- WORK TO BE COMPLETED -
In the records below, find each line with "международни" and copy it.

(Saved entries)
+ + + + + + +

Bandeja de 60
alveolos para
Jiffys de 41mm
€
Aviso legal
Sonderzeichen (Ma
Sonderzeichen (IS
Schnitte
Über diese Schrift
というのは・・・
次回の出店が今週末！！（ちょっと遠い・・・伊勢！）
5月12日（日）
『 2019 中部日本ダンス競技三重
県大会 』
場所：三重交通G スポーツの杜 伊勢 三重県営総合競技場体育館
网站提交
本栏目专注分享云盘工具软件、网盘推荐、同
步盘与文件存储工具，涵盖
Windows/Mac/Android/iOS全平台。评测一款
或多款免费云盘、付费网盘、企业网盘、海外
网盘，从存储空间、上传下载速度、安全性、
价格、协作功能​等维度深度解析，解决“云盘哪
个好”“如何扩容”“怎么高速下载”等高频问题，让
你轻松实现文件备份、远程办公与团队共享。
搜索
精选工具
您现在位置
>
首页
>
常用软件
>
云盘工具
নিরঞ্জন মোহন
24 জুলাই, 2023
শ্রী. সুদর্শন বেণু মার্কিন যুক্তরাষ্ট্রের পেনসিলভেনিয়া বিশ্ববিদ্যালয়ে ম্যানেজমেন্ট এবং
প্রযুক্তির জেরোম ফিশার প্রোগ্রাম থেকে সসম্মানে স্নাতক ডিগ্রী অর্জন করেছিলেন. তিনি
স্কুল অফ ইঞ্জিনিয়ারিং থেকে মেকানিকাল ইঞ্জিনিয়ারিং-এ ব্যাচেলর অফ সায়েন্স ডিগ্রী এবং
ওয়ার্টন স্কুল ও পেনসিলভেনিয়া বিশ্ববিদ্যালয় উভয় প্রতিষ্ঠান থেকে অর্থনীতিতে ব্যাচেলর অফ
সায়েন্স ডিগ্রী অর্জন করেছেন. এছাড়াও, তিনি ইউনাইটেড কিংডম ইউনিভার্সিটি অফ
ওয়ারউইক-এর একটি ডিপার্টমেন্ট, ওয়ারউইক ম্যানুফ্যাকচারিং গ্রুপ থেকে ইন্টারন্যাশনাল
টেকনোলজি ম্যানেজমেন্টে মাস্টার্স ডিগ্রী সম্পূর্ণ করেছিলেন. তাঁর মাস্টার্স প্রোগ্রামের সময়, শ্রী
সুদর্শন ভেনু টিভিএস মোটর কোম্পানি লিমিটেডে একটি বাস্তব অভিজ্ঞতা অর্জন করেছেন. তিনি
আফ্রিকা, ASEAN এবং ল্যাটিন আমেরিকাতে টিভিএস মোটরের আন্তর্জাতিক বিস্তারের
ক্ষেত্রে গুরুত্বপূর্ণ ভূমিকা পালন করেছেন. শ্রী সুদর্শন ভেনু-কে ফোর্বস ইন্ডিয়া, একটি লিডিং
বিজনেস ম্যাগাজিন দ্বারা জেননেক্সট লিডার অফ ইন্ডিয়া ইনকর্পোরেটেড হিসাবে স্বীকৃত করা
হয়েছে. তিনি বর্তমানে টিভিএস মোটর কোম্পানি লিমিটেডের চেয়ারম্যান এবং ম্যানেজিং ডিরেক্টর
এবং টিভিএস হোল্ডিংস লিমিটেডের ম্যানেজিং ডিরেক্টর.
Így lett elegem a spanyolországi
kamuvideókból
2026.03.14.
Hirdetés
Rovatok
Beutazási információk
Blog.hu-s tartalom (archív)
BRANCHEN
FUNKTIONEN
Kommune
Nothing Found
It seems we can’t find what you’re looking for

+ + + + + + +

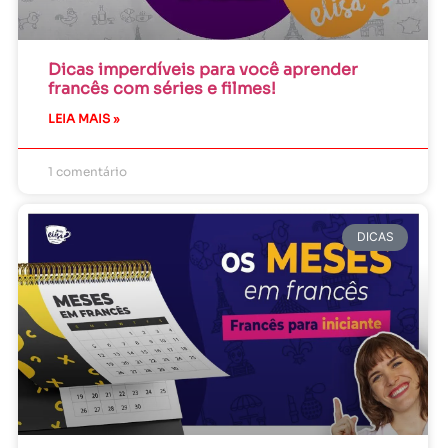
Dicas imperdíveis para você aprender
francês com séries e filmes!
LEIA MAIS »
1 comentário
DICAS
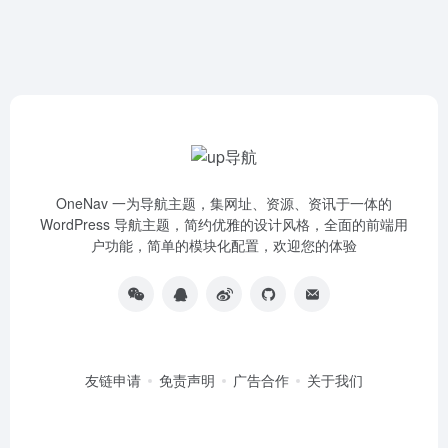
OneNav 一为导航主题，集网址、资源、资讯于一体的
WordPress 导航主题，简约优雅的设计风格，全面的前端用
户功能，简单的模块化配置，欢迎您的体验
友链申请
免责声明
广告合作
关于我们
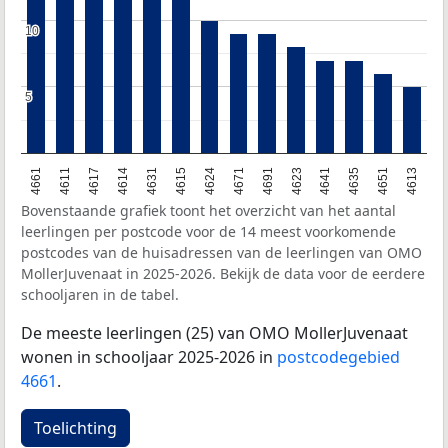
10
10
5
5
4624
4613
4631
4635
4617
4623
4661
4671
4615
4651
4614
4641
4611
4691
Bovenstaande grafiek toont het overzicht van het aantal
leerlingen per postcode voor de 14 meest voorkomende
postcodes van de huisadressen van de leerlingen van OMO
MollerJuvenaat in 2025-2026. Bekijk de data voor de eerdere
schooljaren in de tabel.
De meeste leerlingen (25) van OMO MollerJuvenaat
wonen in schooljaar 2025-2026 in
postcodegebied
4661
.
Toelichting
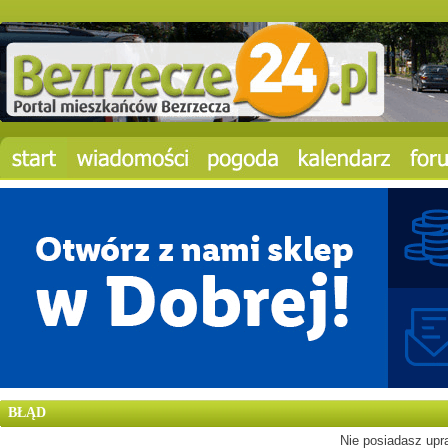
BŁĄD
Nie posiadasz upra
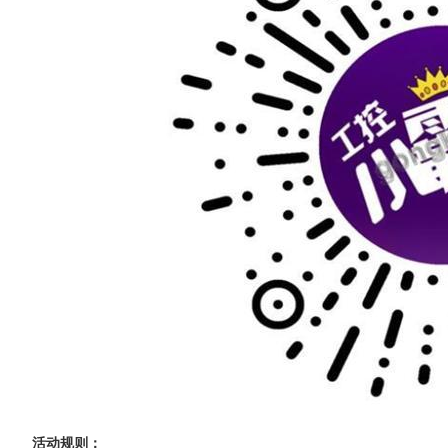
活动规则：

+ + + + + + +

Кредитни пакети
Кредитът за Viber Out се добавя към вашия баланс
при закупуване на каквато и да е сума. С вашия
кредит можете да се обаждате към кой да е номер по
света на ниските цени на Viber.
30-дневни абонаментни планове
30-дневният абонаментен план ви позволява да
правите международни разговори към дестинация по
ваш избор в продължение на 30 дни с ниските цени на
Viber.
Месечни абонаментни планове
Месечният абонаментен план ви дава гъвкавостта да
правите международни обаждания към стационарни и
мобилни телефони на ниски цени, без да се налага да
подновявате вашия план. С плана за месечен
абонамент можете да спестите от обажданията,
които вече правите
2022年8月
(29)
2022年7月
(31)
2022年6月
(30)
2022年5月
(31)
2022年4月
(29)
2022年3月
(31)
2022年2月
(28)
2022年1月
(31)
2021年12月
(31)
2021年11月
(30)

+ + + + + + +

- FINISHED EXERCISE -
правите международни разговори към дестинация по
правите международни обаждания към стационарни и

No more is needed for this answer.